Abnormalities of glucose metabolism in the brain that accompany, and possibly drive, neurodegeneration have been met with interest in leveraging ketone bodies as a fuel alternative to glucose (39, 92). Patients with mild cognitive impairment or Alzheimer’s disease also have impaired insulin sensitivity and VO₂ max compared with controls, factors both linked to mitochondrial function. However, ketone body metabolism may remain intact, and cognitive impairments linked to diminished glucose metabolism may improve with ketone bodies. Moreover, the fact that caloric restriction improves cognition in aged animals raises the hypothesis that this effect is at least partially attributable to ketone metabolism. A recent study suggests that a ketogenic diet, fasting, or ingestion of exogenous R-3-hydroxybutyl R-βOHB (ketone ester) (see the sidebar titled Nutritional Provocation with Exogenous Ketones) improved functional communication among brain regions by changing the predominant dietary fuel from glucose to ketones (111). This communication was mapped via functional magnetic resonance imaging and was termed network stability, whereby brain network destabilization correlates with decreased brain activity and cognitive acuity. This provocative finding will require mechanistic dissection, because while D-βOHB is a highly efficient fuel, its acute exogenous delivery also increases cerebral blood flow by nearly 40% (66).

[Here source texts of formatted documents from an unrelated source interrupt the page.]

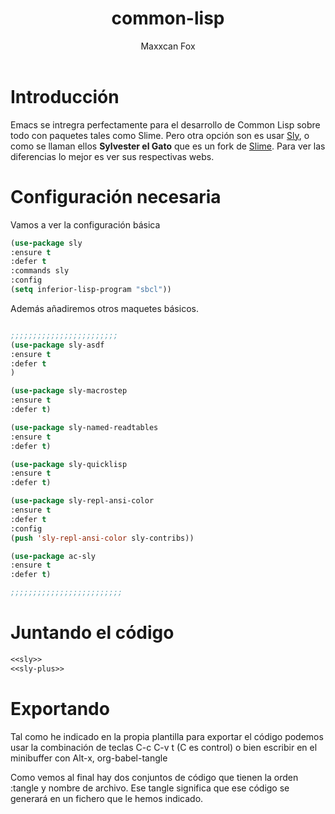 #+title: common-lisp
#+AUTHOR: Maxxcan Fox
#+EMAIL: maxxcan@disroot.org

* Introducción

Emacs se intregra perfectamente para el desarrollo de Common Lisp sobre todo con paquetes tales como Slime. Pero otra opción son es usar [[https://github.com/joaotavora/sly][Sly]], o como se llaman ellos *Sylvester el Gato* que es un fork de [[https://www.common-lisp.net/project/slime/][Slime]]. Para ver las diferencias lo mejor es ver sus respectivas webs.

* Configuración necesaria

Vamos a ver la configuración básica 

#+name: sly
#+BEGIN_SRC emacs-lisp
(use-package sly
:ensure t
:defer t
:commands sly 
:config 
(setq inferior-lisp-program "sbcl"))
#+END_SRC

Además añadiremos otros maquetes básicos.

#+name: sly-plus
#+BEGIN_SRC emacs-lisp

;;;;;;;;;;;;;;;;;;;;;;;;
(use-package sly-asdf
:ensure t
:defer t
)

(use-package sly-macrostep
:ensure t
:defer t)

(use-package sly-named-readtables
:ensure t
:defer t)

(use-package sly-quicklisp
:ensure t
:defer t)

(use-package sly-repl-ansi-color
:ensure t
:defer t
:config
(push 'sly-repl-ansi-color sly-contribs))

(use-package ac-sly
:ensure t
:defer t)

;;;;;;;;;;;;;;;;;;;;;;;;;

#+END_SRC

* Juntando el código

#+BEGIN_SRC emacs-lisp :tangle ~/.emacs.d/config/sly.el :noweb yes :padline no :results silent
<<sly>>
<<sly-plus>>
#+END_SRC

* Exportando

Tal como he indicado en la propia plantilla para exportar el código podemos usar la combinación de teclas C-c C-v t (C es control) o bien escribir en el minibuffer con Alt-x, org-babel-tangle

Como vemos al final hay dos conjuntos de código que tienen la orden :tangle y nombre de archivo. Ese tangle significa que ese código se generará en un fichero que le hemos indicado.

Multiple prospective mechanisms have linked ketone bodies to preservation of cognitive function. One study found that ketone ester administration increased neuronal expression of the mitochondrial NAD⁺-dependent deacetylase SIRT3, thereby supporting the survival of GABAergic interneurons and reducing neuronal network hyperexcitability and seizure-related death in a mouse model of Alzheimer’s disease (27). Other experiments have linked neuroprotection in a different Alzheimer’s mouse model to the ability of βOHB to inhibit the NLRP3 inflammasome (152). Finally, low plasma βOHB has been associated with social impairments, depression, and brain white matter alterations among patients with alcohol use disorders (98). The authors of this study posed a relationship among ethanol-producing gut microbiota, signatures of diminished lipolysis, and a loss of βOHB, which eliminated a source of neuroprotection. Nutritional oscillations of carbohydrate content, exercise, and the microbiome all may confer salutary effects on cognitive and emotional well-being. However, key questions remain whether oscillations in ketogenic flux primarily drive these benefits, and if so, whether this occurs through changes in metabolic fuel dynamics, improving mitochondrial energetics, or through signaling effects on mitophagy, mitochondrial biogenesis, gene transcription, and neuroinflammation.

8. PROSPECTUS

The next five years of investigation into the roles of ketone metabolism will reveal additional mechanisms governing ketone body production and their diverse roles in cell, tissue, organ, and organismal homeostasis. The most impactful findings will reveal whether observed phenotypes proceed through the ability of ketone bodies to serve as fuel substrates; as modulators of redox potential; as modulators of substrate supply/demand balance; or as signals transmitted through both cell surface and intracellular targets, perhaps as metabolized products or adducts. These experiments will parse the driver mechanisms proceeding independently through AcAc, D-βOHB, or L-βOHB and assess the prospect of locally produced ketones communicating signals via local shuttles. The role of BDH1, governed by its spatial and temporal cell type specificity, will open new territories in mitochondrial and downstream signaling. Mediators that support ketone transit across mitochondrial membranes hold promise as gatekeepers with both metabolic and signaling consequences. Key processes and targets to be addressed will be in the spaces of mucosal immunity, heart failure, neurodegeneration, and neoplastic disease. Large animal and human participant clinical trials should continue to complement rodent studies, to account for variation that may imperfectly replicate in humans. Finally, whether ketone body metabolism has an autonomous ability to orchestrate the salutary effects of oscillating diet regimens and exercise on wellness remains an unanswered question of great interest.